Get ready for the era of $200 million movie writedowns.
So warned News Corp. chief operating officer Peter Chernin, who was speaking on a panel of top entertainment execs at the Milken Institute Global Conference on Wednesday.
Other panelists were Viacom chairman-CEO Sumner Redstone, Sony Pictures CEO Michael Lynton and Activision CEO Robert Kotick.
“There are probably three or four movies coming out in the next six months that had $200 million in negative costs alone and probably another $100 million to market,” Chernin warned. “At least one is going to go down, and you’re going to see a new era of $175 million-$200 million writedowns. It will rock the industry to its foundations.”
Chernin’s warnings about escalating costs stood in contrast to Redstone’s talk of higher budgets for Paramount, which he said has received the greenlight to start spending over $100 million in an effort to attract top projects.
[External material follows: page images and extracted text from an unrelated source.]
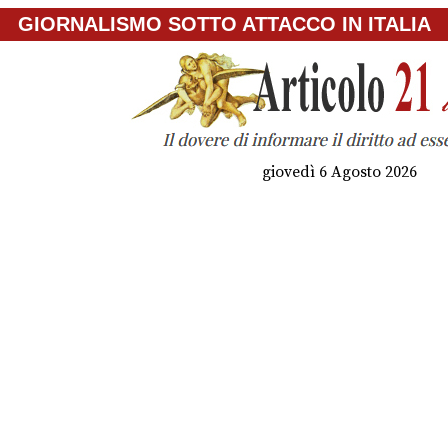
GIORNALISMO SOTTO ATTACCO IN ITALIA
giovedì 6 Agosto 2026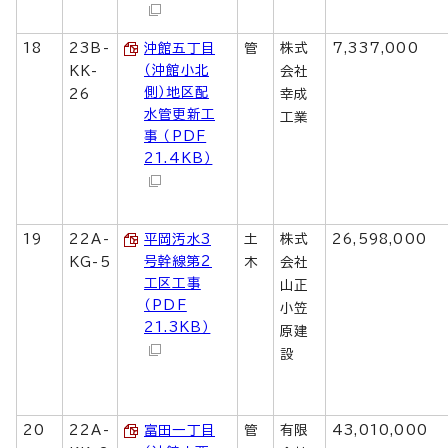
18
23B-
沖館五丁目
管
株式
7,337,000
（沖館小北
KK-
会社
側）地区配
26
幸成
水管更新工
工業
事 （PDF
21.4KB）
19
22A-
平岡汚水3
土
株式
26,598,000
号幹線第2
KG-5
木
会社
工区工事
山正
（PDF
小笠
21.3KB）
原建
設
20
22A-
富田一丁目
管
有限
43,010,000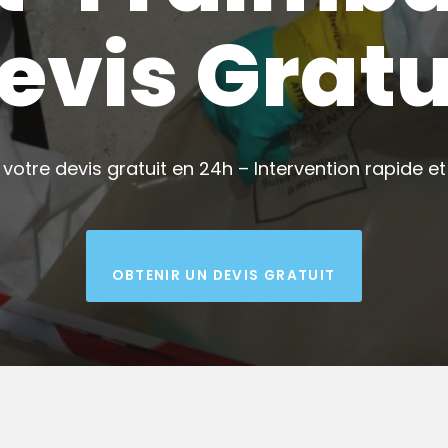
evis Gratu
votre devis gratuit en 24h – Intervention rapide et 
OBTENIR UN DEVIS GRATUIT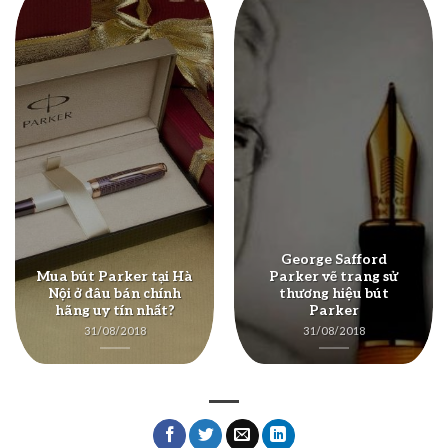
George Safford
Mua bút Parker tại Hà
Parker vẽ trang sử
Nội ở đâu bán chính
thương hiệu bút
hãng uy tín nhất?
Parker
31/08/2018
31/08/2018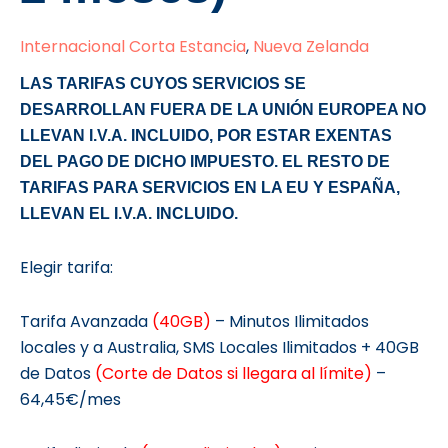
Internacional Corta Estancia
,
Nueva Zelanda
LAS TARIFAS CUYOS SERVICIOS SE
DESARROLLAN FUERA DE LA UNIÓN EUROPEA NO
LLEVAN I.V.A. INCLUIDO, POR ESTAR EXENTAS
DEL PAGO DE DICHO IMPUESTO. EL RESTO DE
TARIFAS PARA SERVICIOS EN LA EU Y ESPAÑA,
LLEVAN EL I.V.A. INCLUIDO.
Elegir tarifa:
Tarifa Avanzada
(40GB)
– Minutos Ilimitados
locales y a Australia, SMS Locales Ilimitados + 40GB
de Datos
(Corte de Datos si llegara al límite)
–
64,45€/mes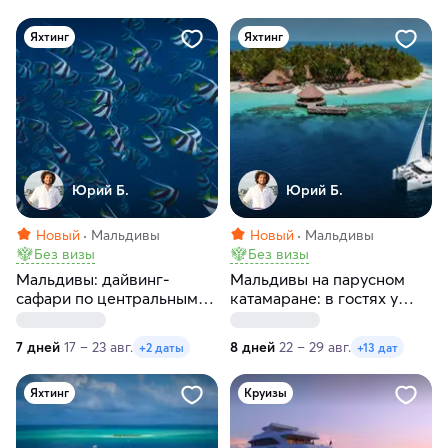
Яхтинг
Яхтинг
Юрий Б.
Юрий Б.
Новый
Мальдивы
Новый
Мальдивы
Без визы
Без визы
Мальдивы: дайвинг-
Мальдивы на парусном
сафари по центральным
катамаране: в гостях у
атоллам на мегаяхте White
китовых акул и мант.
Pearl. 7 дней
Катамаран Lagoon 40
7 дней
17 – 23 авг.
8 дней
22 – 29 авг.
+2 даты
+13 дат
Яхтинг
Круизы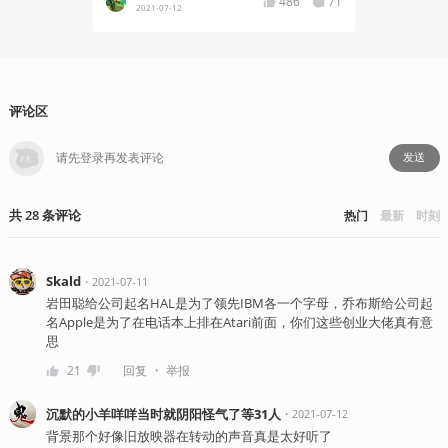
486
71
2021-07-12
2021
评论区
发送
共
28
条
评论
热门
最新
时刻
Skald
・
2021-07-11
岩田聪给公司起名HAL是为了领先IBM各一个字母，乔布斯给公司起
名Apple是为了在电话本上排在Atari前面，你们这些创业大佬真有意
思
・
21
回复
举报
沉默的小羊咩咩当时就阴阳怪气了等31人
・
2021-07-12
背景那个好像旧放映器在转动的声音真是太好听了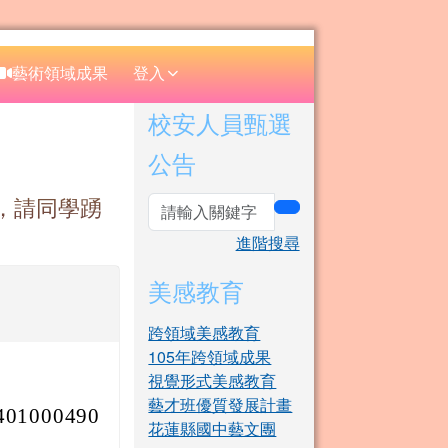
⏸
藝術領域成果
登入
右邊區域內容
校安人員甄選
公告
，請同學踴
search
進階搜尋
美感教育
跨領域美感教育
105年跨領域成果
視覺形式美感教育
藝才班優質發展計畫
1000490
花蓮縣國中藝文團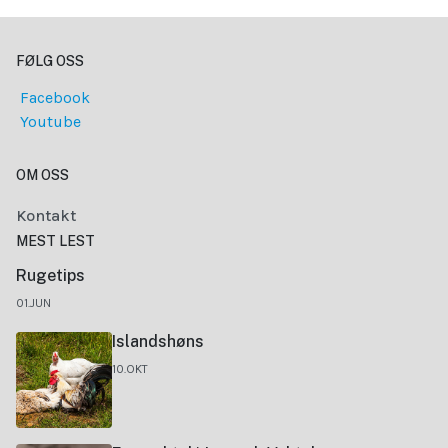
FØLG OSS
Facebook
Youtube
OM OSS
Kontakt
MEST LEST
Rugetips
01.JUN
Islandshøns
10.OKT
“The creative community wasn’t going to Paramount with movies that cost over $100 million,” Redstone said of the shift. “Now Paramount has hundreds of millions to make the movies they believe in.”
In a later session with reporters, though, Redstone added that star salaries would have to come down and said studios have let A-list actors “walk away with a disproportionate share of the rewards.”
While Redstone encouraged cost-sharing as a possible remedy to escalating budgets, Chernin dismissed the increasingly common practice, calling it “fallacious” as it simply cuts both the upside and downside in half.
Execs also discussed growing concern over indecency, noting that TV companies have all increased broadcast standard budgets and upped their sensitivity training.
Chernin said Fox conducted a seminar over indecency issues for all the company’s top execs, but he expressed skepticism over whether recent increases in citizen complaints to the FCC actually reflect greater anger — or simply greater sophistication on the part of interest groups in getting their views out.
He said Fox conducted its own focus groups and found that children and adults were offended by almost nothing on broadcast or cable TV, save for a domestic abuse scene from “The Sopranos.”
Asked about piracy, all four seemed optimistic that the film and videogame industries had learned enough lessons from the experience of the music biz to avoid large-scale piracy but said price points and windows may continue to adjust as a result.
“Once you’re in the theater, you’re vulnerable to piracy, but if you release the DVD too close to the theatrical release, you have to worry people won’t go to theaters,” Lynton said.